__What the task requires__
Some lines below hold "Sisk". Pick them out and copy them.

__Supplied information__
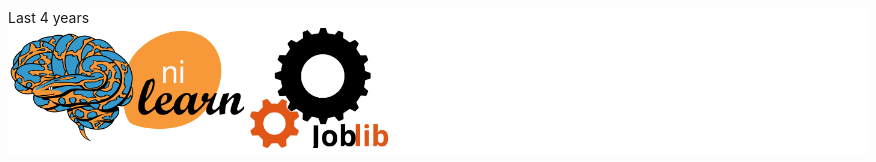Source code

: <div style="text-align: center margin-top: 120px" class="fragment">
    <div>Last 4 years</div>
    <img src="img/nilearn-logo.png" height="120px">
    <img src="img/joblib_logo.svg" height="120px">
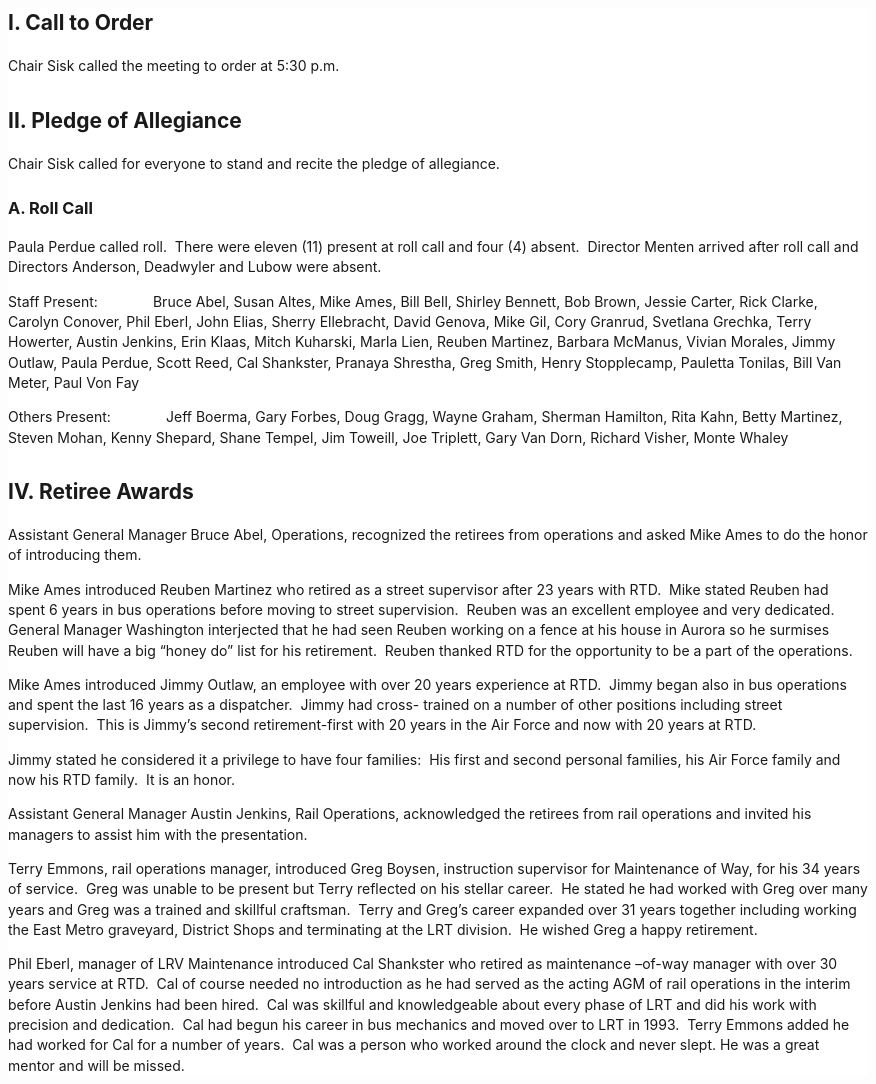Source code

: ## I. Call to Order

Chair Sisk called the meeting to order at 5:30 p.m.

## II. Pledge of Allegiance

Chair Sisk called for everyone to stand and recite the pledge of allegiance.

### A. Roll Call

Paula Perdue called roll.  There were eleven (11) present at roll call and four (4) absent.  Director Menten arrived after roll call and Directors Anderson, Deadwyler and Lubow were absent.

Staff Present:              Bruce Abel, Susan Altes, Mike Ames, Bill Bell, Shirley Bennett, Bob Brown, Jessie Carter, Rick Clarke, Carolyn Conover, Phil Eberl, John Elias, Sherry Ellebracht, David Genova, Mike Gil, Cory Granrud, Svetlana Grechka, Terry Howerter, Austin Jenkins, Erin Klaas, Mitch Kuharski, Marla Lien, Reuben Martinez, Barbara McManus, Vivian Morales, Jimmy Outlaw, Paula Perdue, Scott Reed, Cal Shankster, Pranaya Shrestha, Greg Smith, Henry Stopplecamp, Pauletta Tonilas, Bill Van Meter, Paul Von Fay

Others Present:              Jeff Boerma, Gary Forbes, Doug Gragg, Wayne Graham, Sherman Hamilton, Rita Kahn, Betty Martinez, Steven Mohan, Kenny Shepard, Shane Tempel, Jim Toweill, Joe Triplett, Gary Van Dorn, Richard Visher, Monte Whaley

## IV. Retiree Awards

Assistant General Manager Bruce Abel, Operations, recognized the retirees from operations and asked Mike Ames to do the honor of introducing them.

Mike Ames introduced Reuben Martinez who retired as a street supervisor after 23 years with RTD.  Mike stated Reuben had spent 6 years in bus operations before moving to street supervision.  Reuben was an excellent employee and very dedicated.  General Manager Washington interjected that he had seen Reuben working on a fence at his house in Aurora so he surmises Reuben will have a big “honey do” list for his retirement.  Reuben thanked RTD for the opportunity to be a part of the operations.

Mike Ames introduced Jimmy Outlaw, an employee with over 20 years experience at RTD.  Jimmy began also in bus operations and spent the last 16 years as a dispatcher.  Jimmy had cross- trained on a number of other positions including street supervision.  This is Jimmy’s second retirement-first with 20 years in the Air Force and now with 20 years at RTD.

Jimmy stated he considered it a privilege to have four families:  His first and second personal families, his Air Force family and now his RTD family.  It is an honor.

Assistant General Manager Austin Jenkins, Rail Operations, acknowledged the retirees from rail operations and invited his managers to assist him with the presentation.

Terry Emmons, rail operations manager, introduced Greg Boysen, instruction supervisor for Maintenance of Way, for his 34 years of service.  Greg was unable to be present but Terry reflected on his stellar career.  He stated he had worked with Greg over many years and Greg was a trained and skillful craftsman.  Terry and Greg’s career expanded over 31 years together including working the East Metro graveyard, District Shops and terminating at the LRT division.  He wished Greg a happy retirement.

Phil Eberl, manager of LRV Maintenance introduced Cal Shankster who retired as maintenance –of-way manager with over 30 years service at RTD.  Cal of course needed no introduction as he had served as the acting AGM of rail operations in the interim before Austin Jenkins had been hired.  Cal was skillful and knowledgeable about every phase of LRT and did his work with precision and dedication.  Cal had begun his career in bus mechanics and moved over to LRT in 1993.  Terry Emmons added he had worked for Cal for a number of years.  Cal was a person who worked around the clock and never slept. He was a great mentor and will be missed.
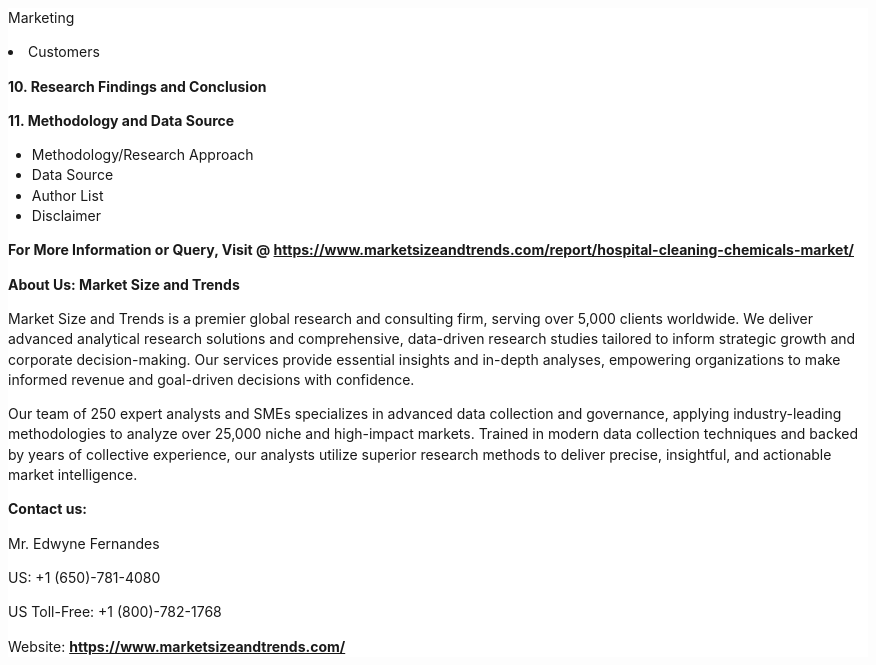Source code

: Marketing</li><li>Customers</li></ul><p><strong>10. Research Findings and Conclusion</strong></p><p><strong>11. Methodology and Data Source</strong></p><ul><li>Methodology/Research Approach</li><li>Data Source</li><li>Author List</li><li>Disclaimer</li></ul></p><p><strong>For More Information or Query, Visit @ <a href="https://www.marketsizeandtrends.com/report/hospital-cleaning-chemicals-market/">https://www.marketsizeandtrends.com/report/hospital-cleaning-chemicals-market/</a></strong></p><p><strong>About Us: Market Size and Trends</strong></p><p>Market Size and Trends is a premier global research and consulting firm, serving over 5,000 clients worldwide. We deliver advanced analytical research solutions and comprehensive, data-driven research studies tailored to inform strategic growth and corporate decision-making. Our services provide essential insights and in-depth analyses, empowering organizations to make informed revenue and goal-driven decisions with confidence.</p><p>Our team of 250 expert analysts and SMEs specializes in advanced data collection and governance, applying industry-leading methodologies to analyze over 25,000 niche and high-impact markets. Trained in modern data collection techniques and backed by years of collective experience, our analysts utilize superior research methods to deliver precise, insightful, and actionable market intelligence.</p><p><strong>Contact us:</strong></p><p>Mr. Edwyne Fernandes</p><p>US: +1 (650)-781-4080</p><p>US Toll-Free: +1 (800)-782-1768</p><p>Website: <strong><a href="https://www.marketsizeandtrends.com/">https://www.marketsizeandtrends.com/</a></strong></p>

__Answer area__
Chair Sisk called the meeting to order at 5:30 p.m.
Chair Sisk called for everyone to stand and recite the pledge of allegiance.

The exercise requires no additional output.